Insurtech Firms : Disruptive Innovation or Next Gen Insurance?
posted over 2 years ago
posted over 2 years ago
Author: Adrian Kinnersley | CEO
Introduction to InsurTech
Like its neighbour 'fintech' in the finance industry, 'insurtech' is making inroads into traditional insurance practice, with technological innovation breaking the boundaries of centuries old procedures. Big brand leaders such as CIGNA, Farmers and Allstate may continue to rely on their actuarial tables and risk categories, but new insurance technologies can offer increased efficiency and cost savings which may eventually leave traditional techniques in the dust. Older and more established companies have their reputation and long-standing financial stability to cover big risks, but insurtech firms are working on other areas in the business which have less appeal to the lions. These include dynamic data acquisition, where IoT (the Internet of Things) can provide constantly updated data streams on which customized policies can be based.
Changing Consumer Demand
One of the problems with the traditional system is that actuarial tables are based on averages, so that some people are shoe-horned into categories that don't quite fit them (and for which they often pay over the odds). The insurer will usually only assign categories where there are enough examples on which to calculate an average, and for the company to derive a profit. With insurtech firms, this broad degree of categorization is not acceptable. Assessing the impact of insurtech in 2016, PwC predicted the emergence of more UBI (usage-based insurance) models as a response to customer demand for more self-directed solutions.
Advanced Data Management
Insurtech is capable of increasing the data stream so that there is more to analyze, including any area where data is produced and tracked. This can be anything from social media information to wearable tech, such as step counters and cardio monitors, GPS trackers and commercial activity analysis. Artificially intelligent computer programs then use deep learning techniques to develop complex data sets based on user experience to increase transaction efficiency. An advanced knowledge of individuals and trends can be built out from these data sets, so that AI programs can more precisely match policies to people and to individual circumstances, including instant, on-demand insurance for one-off or short-term events.

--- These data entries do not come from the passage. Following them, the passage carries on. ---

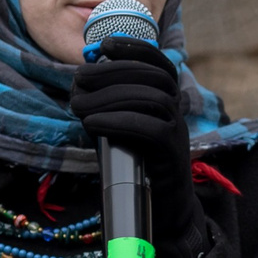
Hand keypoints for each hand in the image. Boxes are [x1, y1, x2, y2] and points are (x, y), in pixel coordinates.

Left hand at [68, 35, 202, 257]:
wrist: (161, 213)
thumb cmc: (135, 167)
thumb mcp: (120, 129)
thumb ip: (109, 106)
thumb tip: (80, 82)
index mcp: (166, 101)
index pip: (159, 63)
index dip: (135, 48)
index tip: (104, 45)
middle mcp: (177, 112)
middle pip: (153, 76)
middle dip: (112, 71)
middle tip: (78, 80)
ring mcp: (179, 132)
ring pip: (153, 98)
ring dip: (109, 97)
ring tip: (78, 107)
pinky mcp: (174, 155)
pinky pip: (152, 128)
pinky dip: (118, 121)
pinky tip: (92, 125)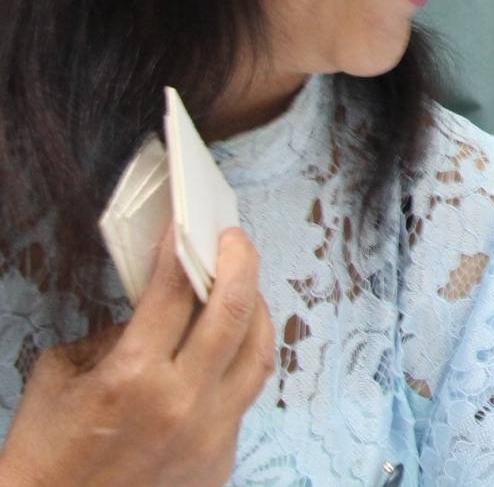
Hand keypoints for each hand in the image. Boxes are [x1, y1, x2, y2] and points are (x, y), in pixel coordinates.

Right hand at [0, 226, 272, 486]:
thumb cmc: (45, 451)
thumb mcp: (62, 377)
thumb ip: (112, 334)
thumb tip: (154, 306)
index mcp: (133, 378)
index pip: (174, 292)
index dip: (181, 248)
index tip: (185, 224)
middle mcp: (181, 404)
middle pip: (234, 312)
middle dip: (239, 262)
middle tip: (234, 240)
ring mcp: (208, 434)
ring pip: (258, 353)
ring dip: (256, 311)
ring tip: (244, 288)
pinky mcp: (220, 459)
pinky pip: (244, 398)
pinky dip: (239, 366)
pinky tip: (228, 350)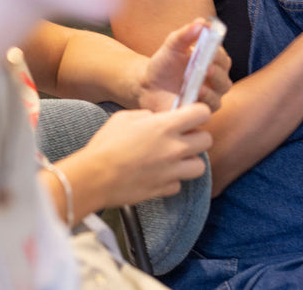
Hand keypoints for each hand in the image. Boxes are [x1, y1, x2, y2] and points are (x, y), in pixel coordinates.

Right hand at [82, 103, 211, 206]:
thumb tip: (156, 119)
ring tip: (176, 159)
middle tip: (184, 138)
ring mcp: (171, 171)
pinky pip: (179, 184)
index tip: (191, 116)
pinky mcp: (163, 189)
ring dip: (190, 161)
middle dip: (198, 137)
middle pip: (207, 140)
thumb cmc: (106, 144)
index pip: (202, 113)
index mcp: (166, 126)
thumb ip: (147, 116)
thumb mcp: (125, 117)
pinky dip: (172, 180)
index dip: (199, 113)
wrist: (95, 177)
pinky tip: (159, 175)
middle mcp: (174, 148)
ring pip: (200, 166)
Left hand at [139, 18, 231, 112]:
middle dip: (217, 70)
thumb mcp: (171, 45)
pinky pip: (210, 107)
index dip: (219, 53)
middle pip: (224, 74)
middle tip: (207, 66)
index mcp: (211, 60)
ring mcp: (210, 95)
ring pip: (221, 90)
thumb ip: (185, 34)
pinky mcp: (201, 110)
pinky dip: (207, 100)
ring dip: (213, 86)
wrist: (148, 86)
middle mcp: (215, 78)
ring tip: (201, 82)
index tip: (212, 49)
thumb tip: (202, 22)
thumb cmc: (164, 64)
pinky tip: (198, 94)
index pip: (222, 56)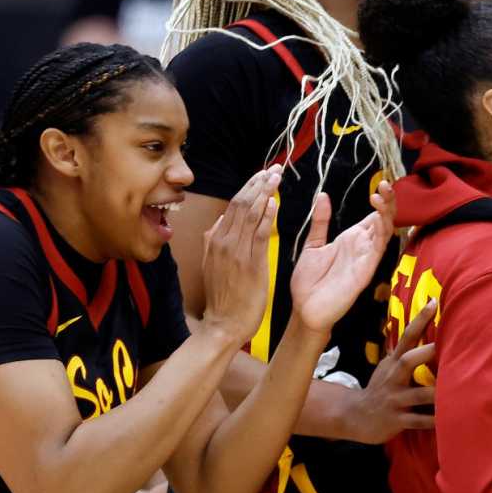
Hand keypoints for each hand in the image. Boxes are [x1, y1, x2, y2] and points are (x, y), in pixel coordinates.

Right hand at [199, 166, 281, 343]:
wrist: (223, 324)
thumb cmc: (224, 297)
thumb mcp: (215, 264)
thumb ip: (218, 242)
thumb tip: (221, 223)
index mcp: (215, 239)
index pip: (234, 205)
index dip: (250, 187)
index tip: (263, 174)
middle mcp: (222, 241)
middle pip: (241, 203)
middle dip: (259, 183)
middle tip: (275, 168)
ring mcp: (234, 251)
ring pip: (248, 214)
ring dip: (264, 192)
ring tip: (276, 176)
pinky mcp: (249, 263)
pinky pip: (257, 234)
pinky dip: (264, 216)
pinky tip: (273, 202)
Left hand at [290, 182, 395, 334]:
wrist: (304, 309)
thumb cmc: (308, 282)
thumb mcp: (313, 244)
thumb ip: (321, 221)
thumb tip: (324, 196)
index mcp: (352, 240)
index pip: (373, 216)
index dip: (380, 200)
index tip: (379, 184)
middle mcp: (363, 247)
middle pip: (383, 220)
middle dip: (388, 202)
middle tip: (385, 184)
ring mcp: (367, 258)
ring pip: (385, 231)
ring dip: (387, 212)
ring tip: (382, 193)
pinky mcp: (366, 270)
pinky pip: (379, 248)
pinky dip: (381, 232)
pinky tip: (378, 218)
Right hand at [344, 300, 437, 443]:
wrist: (355, 417)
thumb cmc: (380, 388)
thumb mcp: (388, 367)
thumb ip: (404, 352)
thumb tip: (420, 328)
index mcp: (394, 363)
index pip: (406, 336)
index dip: (419, 319)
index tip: (434, 302)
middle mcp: (394, 378)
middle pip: (408, 360)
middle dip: (426, 353)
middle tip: (446, 347)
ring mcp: (395, 400)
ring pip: (418, 394)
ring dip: (436, 393)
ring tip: (458, 391)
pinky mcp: (397, 420)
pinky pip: (418, 421)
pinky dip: (432, 421)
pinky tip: (449, 420)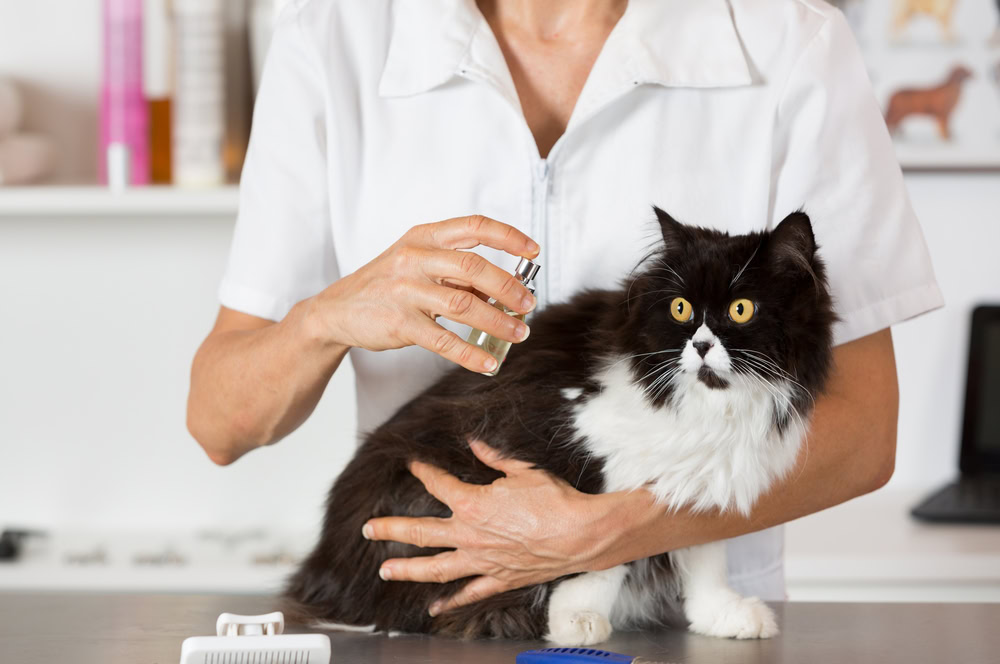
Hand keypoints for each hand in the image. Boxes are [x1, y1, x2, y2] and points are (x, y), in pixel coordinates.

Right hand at [308, 215, 538, 372]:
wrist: (336, 311)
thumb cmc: (386, 285)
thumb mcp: (417, 264)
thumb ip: (455, 271)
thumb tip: (506, 286)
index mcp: (424, 237)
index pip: (474, 227)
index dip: (508, 237)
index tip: (534, 252)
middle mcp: (414, 258)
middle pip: (474, 267)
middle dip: (509, 288)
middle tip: (529, 305)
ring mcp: (405, 290)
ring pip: (464, 304)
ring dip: (498, 322)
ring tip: (519, 334)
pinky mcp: (399, 323)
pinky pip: (444, 340)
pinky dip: (471, 353)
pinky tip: (488, 363)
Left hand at [362, 441, 617, 615]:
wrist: (579, 534)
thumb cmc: (553, 500)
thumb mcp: (522, 470)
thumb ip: (493, 457)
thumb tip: (475, 442)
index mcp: (472, 503)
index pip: (438, 484)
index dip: (423, 471)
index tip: (411, 463)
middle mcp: (469, 535)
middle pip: (421, 532)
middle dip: (391, 529)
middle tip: (369, 529)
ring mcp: (482, 560)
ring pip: (436, 568)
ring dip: (408, 570)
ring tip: (385, 571)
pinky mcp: (498, 578)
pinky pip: (469, 593)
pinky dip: (451, 602)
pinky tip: (434, 608)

Prevention over Protection
With far more peer-to-peer activity going on via distributed apps and blockchain management platforms, data communications are now widespread and immediate. Collection and analysis of data on such a scale, and in such a minute degree of detail, enables a shift in insurance models from protection, or reactive solutions, to prevention, or proactive solutions, based on a granular analysis of circumstances. Transparency is also a key factor, and can result in better priced policies for more people, including specialized group coverage and discounted rates. At the other end of the scale are personalized policies for people who have only sporadic, localized or occasional risk.
Many traditional roles and models are being disrupted by technological innovation, and cautious old school practitioners are under threat from a new generation of insurtech firms exploiting the quantum shift in industry practice. In today's climate of ever-faster development, the answer to such a threat is not to resist the tidal wave of change but to ride it, keeping up with the momentum of innovation, working with insurtech firms wherever possible, and recognizing that today's world is one of constant and generally beneficial change.
As with so many 21st century industry developments, working with insurtech requires new skills, so the smart insurer should be looking now to hire dynamic and tech-savvy talent who can put the benefits of insurance technologies to good use.